Il fatto è che con quei Paesi la Germania aveva interessi ben precisi: la Francia è certo un peso massimo della Ue e non conveniva inimicarsela con un brusco no, è troppo utile quando le fa da sponda per dirigere l’Europa delle banche (vedi la battaglia per ammorbidire Basilea 3); la Spagna correva pericoli seri di default e, se fosse crollata, per prime sarebbero saltate le banche tedesche che avevano in pancia centinaia di Mld di € di crediti inesigibili, occorreva salvarla e prender tempo perché riuscissero a disfarsene scaricandoli sull’Eurozona tramite i meccanismi della Bce; all’Olanda non poteva fare lo sgarbo, dopo che era stata sua fedele scudiera per tanti anni, e poi rientra pur sempre nell’area allargata del vecchio Marco. Resta l’Italia, e sbarrando la strada a lei a titolo di monito, chiuderebbe la porta in faccia a tutti gli altri, e pensa d’averla vinta facile.

Il fatto non è economico, ma tutto e solo politico: occorrerebbe da parte nostra un governo e un’opinione pubblica che fossero tali e si facessero sentire nei modi dovuti.

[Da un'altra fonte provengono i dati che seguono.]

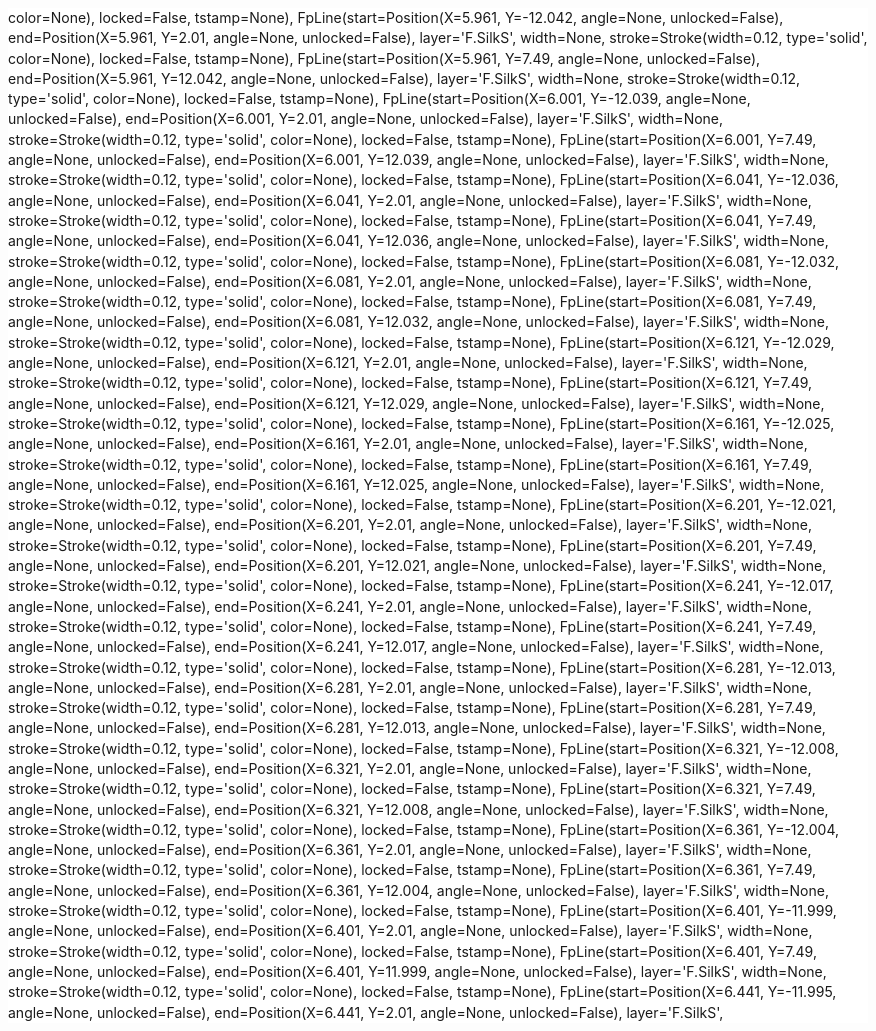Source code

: color=None), locked=False, tstamp=None), FpLine(start=Position(X=5.961, Y=-12.042, angle=None, unlocked=False), end=Position(X=5.961, Y=2.01, angle=None, unlocked=False), layer='F.SilkS', width=None, stroke=Stroke(width=0.12, type='solid', color=None), locked=False, tstamp=None), FpLine(start=Position(X=5.961, Y=7.49, angle=None, unlocked=False), end=Position(X=5.961, Y=12.042, angle=None, unlocked=False), layer='F.SilkS', width=None, stroke=Stroke(width=0.12, type='solid', color=None), locked=False, tstamp=None), FpLine(start=Position(X=6.001, Y=-12.039, angle=None, unlocked=False), end=Position(X=6.001, Y=2.01, angle=None, unlocked=False), layer='F.SilkS', width=None, stroke=Stroke(width=0.12, type='solid', color=None), locked=False, tstamp=None), FpLine(start=Position(X=6.001, Y=7.49, angle=None, unlocked=False), end=Position(X=6.001, Y=12.039, angle=None, unlocked=False), layer='F.SilkS', width=None, stroke=Stroke(width=0.12, type='solid', color=None), locked=False, tstamp=None), FpLine(start=Position(X=6.041, Y=-12.036, angle=None, unlocked=False), end=Position(X=6.041, Y=2.01, angle=None, unlocked=False), layer='F.SilkS', width=None, stroke=Stroke(width=0.12, type='solid', color=None), locked=False, tstamp=None), FpLine(start=Position(X=6.041, Y=7.49, angle=None, unlocked=False), end=Position(X=6.041, Y=12.036, angle=None, unlocked=False), layer='F.SilkS', width=None, stroke=Stroke(width=0.12, type='solid', color=None), locked=False, tstamp=None), FpLine(start=Position(X=6.081, Y=-12.032, angle=None, unlocked=False), end=Position(X=6.081, Y=2.01, angle=None, unlocked=False), layer='F.SilkS', width=None, stroke=Stroke(width=0.12, type='solid', color=None), locked=False, tstamp=None), FpLine(start=Position(X=6.081, Y=7.49, angle=None, unlocked=False), end=Position(X=6.081, Y=12.032, angle=None, unlocked=False), layer='F.SilkS', width=None, stroke=Stroke(width=0.12, type='solid', color=None), locked=False, tstamp=None), FpLine(start=Position(X=6.121, Y=-12.029, angle=None, unlocked=False), end=Position(X=6.121, Y=2.01, angle=None, unlocked=False), layer='F.SilkS', width=None, stroke=Stroke(width=0.12, type='solid', color=None), locked=False, tstamp=None), FpLine(start=Position(X=6.121, Y=7.49, angle=None, unlocked=False), end=Position(X=6.121, Y=12.029, angle=None, unlocked=False), layer='F.SilkS', width=None, stroke=Stroke(width=0.12, type='solid', color=None), locked=False, tstamp=None), FpLine(start=Position(X=6.161, Y=-12.025, angle=None, unlocked=False), end=Position(X=6.161, Y=2.01, angle=None, unlocked=False), layer='F.SilkS', width=None, stroke=Stroke(width=0.12, type='solid', color=None), locked=False, tstamp=None), FpLine(start=Position(X=6.161, Y=7.49, angle=None, unlocked=False), end=Position(X=6.161, Y=12.025, angle=None, unlocked=False), layer='F.SilkS', width=None, stroke=Stroke(width=0.12, type='solid', color=None), locked=False, tstamp=None), FpLine(start=Position(X=6.201, Y=-12.021, angle=None, unlocked=False), end=Position(X=6.201, Y=2.01, angle=None, unlocked=False), layer='F.SilkS', width=None, stroke=Stroke(width=0.12, type='solid', color=None), locked=False, tstamp=None), FpLine(start=Position(X=6.201, Y=7.49, angle=None, unlocked=False), end=Position(X=6.201, Y=12.021, angle=None, unlocked=False), layer='F.SilkS', width=None, stroke=Stroke(width=0.12, type='solid', color=None), locked=False, tstamp=None), FpLine(start=Position(X=6.241, Y=-12.017, angle=None, unlocked=False), end=Position(X=6.241, Y=2.01, angle=None, unlocked=False), layer='F.SilkS', width=None, stroke=Stroke(width=0.12, type='solid', color=None), locked=False, tstamp=None), FpLine(start=Position(X=6.241, Y=7.49, angle=None, unlocked=False), end=Position(X=6.241, Y=12.017, angle=None, unlocked=False), layer='F.SilkS', width=None, stroke=Stroke(width=0.12, type='solid', color=None), locked=False, tstamp=None), FpLine(start=Position(X=6.281, Y=-12.013, angle=None, unlocked=False), end=Position(X=6.281, Y=2.01, angle=None, unlocked=False), layer='F.SilkS', width=None, stroke=Stroke(width=0.12, type='solid', color=None), locked=False, tstamp=None), FpLine(start=Position(X=6.281, Y=7.49, angle=None, unlocked=False), end=Position(X=6.281, Y=12.013, angle=None, unlocked=False), layer='F.SilkS', width=None, stroke=Stroke(width=0.12, type='solid', color=None), locked=False, tstamp=None), FpLine(start=Position(X=6.321, Y=-12.008, angle=None, unlocked=False), end=Position(X=6.321, Y=2.01, angle=None, unlocked=False), layer='F.SilkS', width=None, stroke=Stroke(width=0.12, type='solid', color=None), locked=False, tstamp=None), FpLine(start=Position(X=6.321, Y=7.49, angle=None, unlocked=False), end=Position(X=6.321, Y=12.008, angle=None, unlocked=False), layer='F.SilkS', width=None, stroke=Stroke(width=0.12, type='solid', color=None), locked=False, tstamp=None), FpLine(start=Position(X=6.361, Y=-12.004, angle=None, unlocked=False), end=Position(X=6.361, Y=2.01, angle=None, unlocked=False), layer='F.SilkS', width=None, stroke=Stroke(width=0.12, type='solid', color=None), locked=False, tstamp=None), FpLine(start=Position(X=6.361, Y=7.49, angle=None, unlocked=False), end=Position(X=6.361, Y=12.004, angle=None, unlocked=False), layer='F.SilkS', width=None, stroke=Stroke(width=0.12, type='solid', color=None), locked=False, tstamp=None), FpLine(start=Position(X=6.401, Y=-11.999, angle=None, unlocked=False), end=Position(X=6.401, Y=2.01, angle=None, unlocked=False), layer='F.SilkS', width=None, stroke=Stroke(width=0.12, type='solid', color=None), locked=False, tstamp=None), FpLine(start=Position(X=6.401, Y=7.49, angle=None, unlocked=False), end=Position(X=6.401, Y=11.999, angle=None, unlocked=False), layer='F.SilkS', width=None, stroke=Stroke(width=0.12, type='solid', color=None), locked=False, tstamp=None), FpLine(start=Position(X=6.441, Y=-11.995, angle=None, unlocked=False), end=Position(X=6.441, Y=2.01, angle=None, unlocked=False), layer='F.SilkS',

Chi ci rappresenta a Bruxelles, da troppo tempo (diremmo ormai da generazioni) balbetta o fa sorridere quando non fa da complice ai traffici d’Oltralpe. Sicché, puntando sulle nostre debolezze, Frau Merkel conta di riprendersi in mano lo scettro del rigore per blandire il suo elettorato (ed accrescere ancora il peso che ha all’interno dell’Unione).

Sperare che il nostro governo e i nostri rappresentanti in Europa sappiano rispondere nei modi appropriati (che badate, non sono solo battere i pugni sul tavolo, ma trovare gli argomenti e le alleanza giuste in un ambiente di egoismi e di tecnocrazia spregiudicata)… beh… lasciateci dire che non ci speriamo granché.

Ma alla fine ci poniamo anche qualche domanda; primo: quando accadrà che qualcuno saprà sbattere in faccia alla Cancelliera gli enormi utili e gli spropositati privilegi che la Germania ottiene dall’Europa (leggi svalutazione competitiva per i suoi prodotti e rete di protezione per le sue banche ad esempio)?

Secondo, e per farla breve: fino a quando dovremo sopportare l’arroganza sfacciatamente interessata di Frau Merkel?!